Ralph Cotter is a career criminal who escapes from prison and then murders his partner-in-crime. Along the way, he attempts to woo his ex-partner's sister by threatening to expose her role in his escape. Cotter quickly gets back into the crime business—only to be shaken down by corrupt local cops. Then when he turns the tables on them, his real troubles have only started.

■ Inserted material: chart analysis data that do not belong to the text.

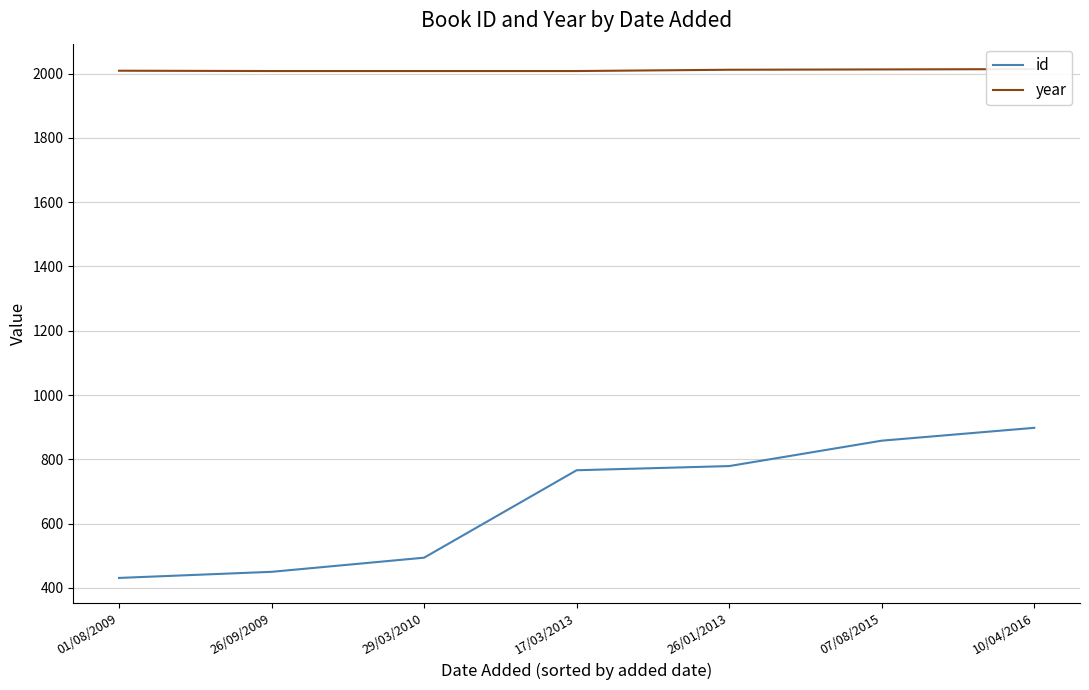

At which label does year first exceed 2009?

26/01/2013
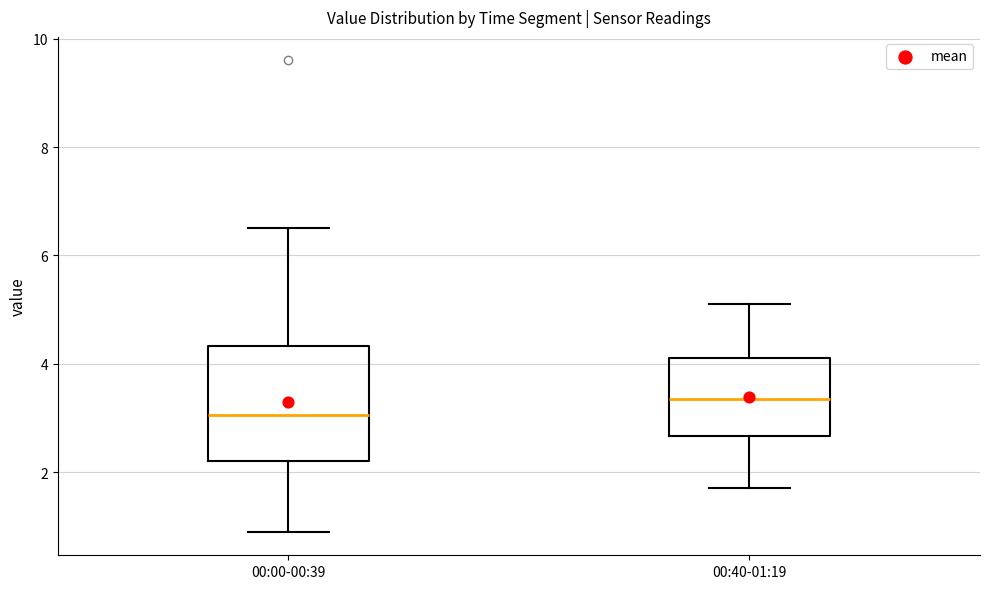

Which box has the highest median line?

00:40-01:19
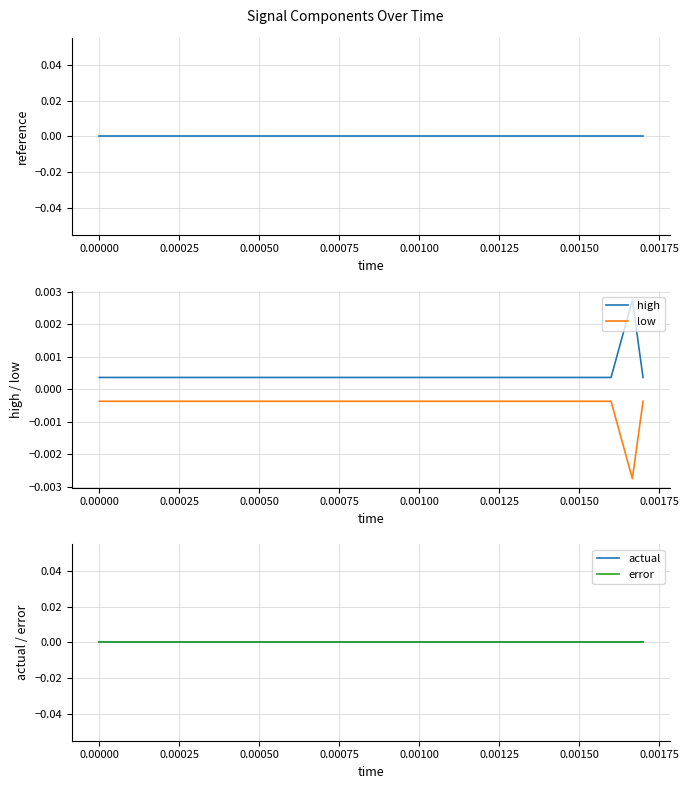

True or false: high and actual cross at least once.

False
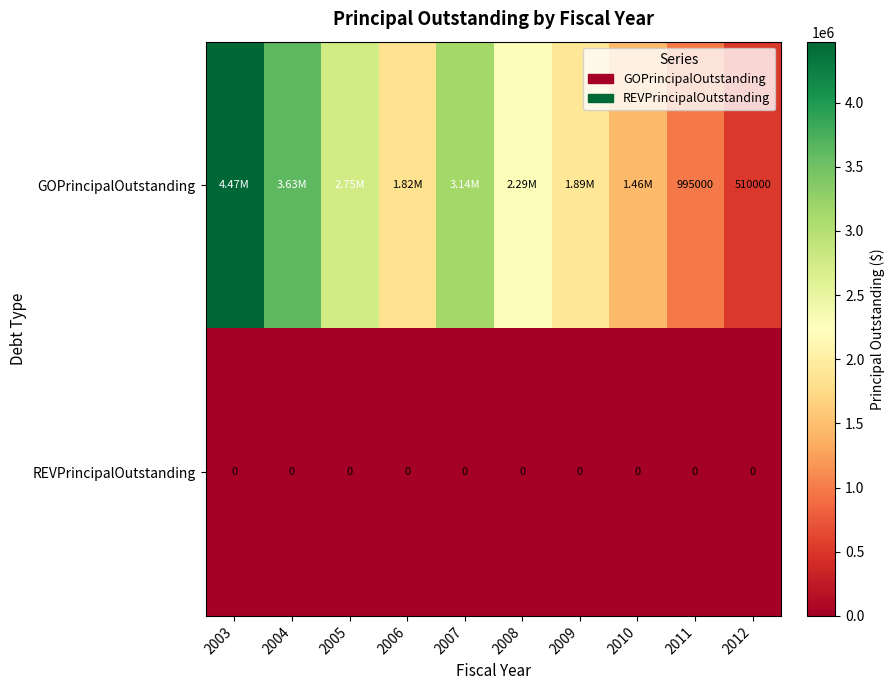

What is the total value across all series at 2011?

995000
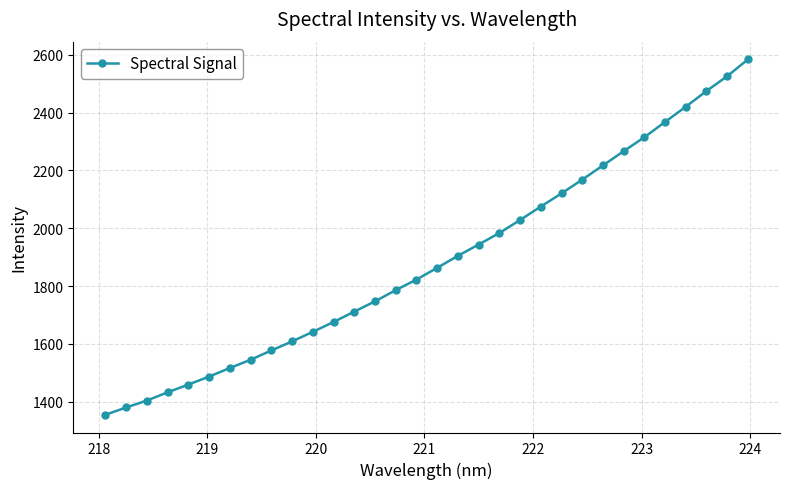

True or false: the data has more than 2 interior local peaks.

False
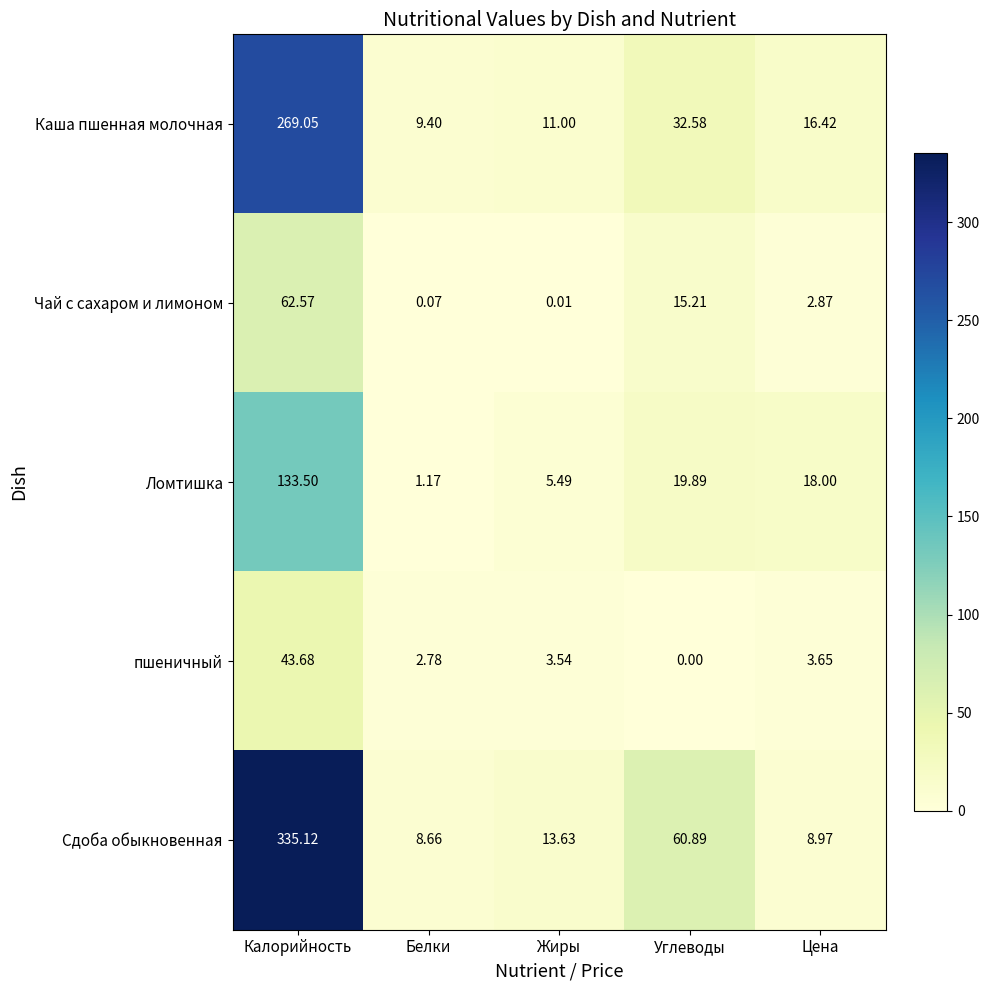

Which category has the highest value across all series?

Калорийность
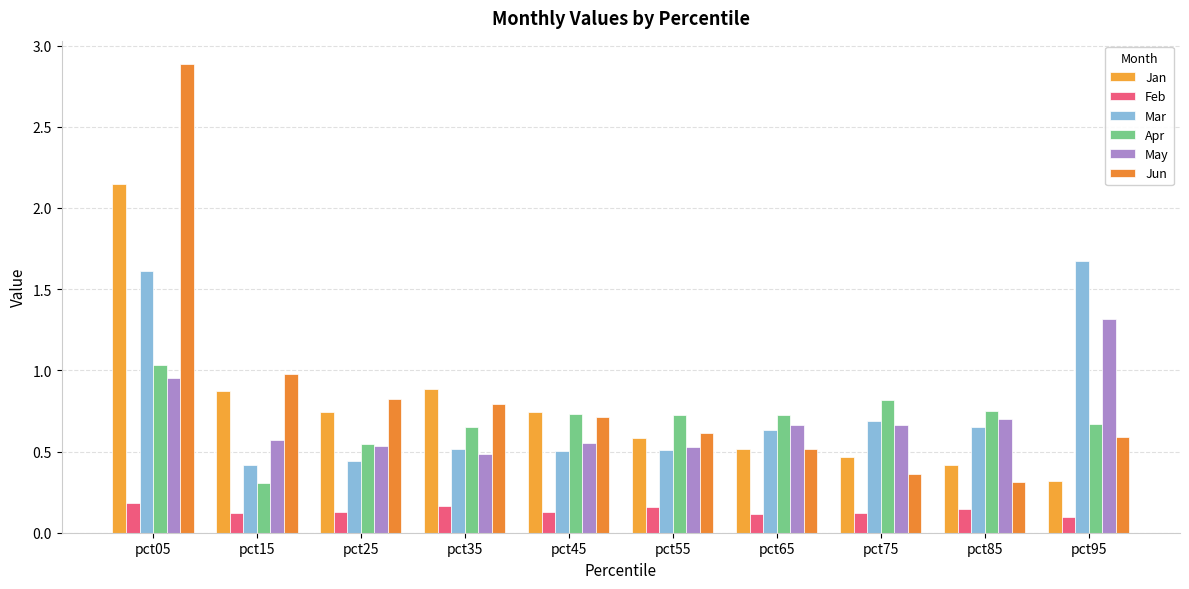

How many bars are there in total?

60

The film was based on a novel by Horace McCoy which was published in 1948. It became a best seller. Humphrey Bogart and Robert Lord were interested in securing the film rights before the novel's publication. In November 1949 the film rights were sold to William Schiffrin, an independent producer. The February 1950 the Cagney brothers bought the film rights. In March 1950 Barbara Payton was cast. Helena Carter joined the cast in April. It was the first of four movies the Cagney brothers made for Warner Bros. James Cagney said he and his brother did a deal where they gave the banks the first five hundred thousand dollars the film made, in order to pay back debts from The Time of Your Lives. Filming began on 14 April 1950 at General Service Studios. The Cagneys liked Douglas' work and signed him to a multi picture contract.
Restoration / re-release
A restored version of the film was released in 2011. The film was restored by the UCLA Film & Television Archive in cooperation with Paramount Pictures, funded by the Packard Humanities Institute. The new print was made "from the original 35mm nitrate picture and track negatives and a 35mm safety print." The restoration premiered at the UCLA Festival of Preservation on March 14, 2011.
Reception
Critical response
The film, often compared unfavorably to White Heat, received mixed reviews. Fred Camper, film critic for The Chicago Reader, called the film misdirected, writing, "Gordon Douglas's direction is almost incoherent compared to Raoul Walsh's in White Heat, which features Cagney in a similar role; the compositions and camera movements, while momentarily effective, have little relationship to each other, and the film reads a bit like an orchestra playing without a conductor." Film critic Dennis Schwartz generally liked the film and wrote, "This is an energetic straightforward crime drama based on the book by Horace McCoy and the screen play, which hardly makes sense and is the root of the film's problems, is by Harry Brown. Gordon M. Douglas helms it by keeping it fast-paced, brutal and cynical, and lets star James Cagney pick up where he left off in the year earlier White Heat as an unsympathetic mad dog killer. This was an even tougher film, but the crowds did not respond to it as favorably as they did to White Heat." Filmink said "Both Payton and Carter are a little too attractive looking for pudgy old Cagney, who was pushing fifty at the time – did he ever play such a stud muffin? It’s the biggest flaw in an otherwise solid gangster story." While not regarded as favorably as White Heat, its lower budget and maze-like plot-lines involving crooked cops, two opposing women, economically-shot scenes going to and from small interior locations, and an array of twists and turns make it something the more action-packed and mainstream White Heat wasn't: a film noir. The outside marquee in the cult-famous movie theater scene in the horror movieMessiah of Evil bears this movie's title. This was the second James Cagney picture featuring William Frawley, the first being Something to Sing About.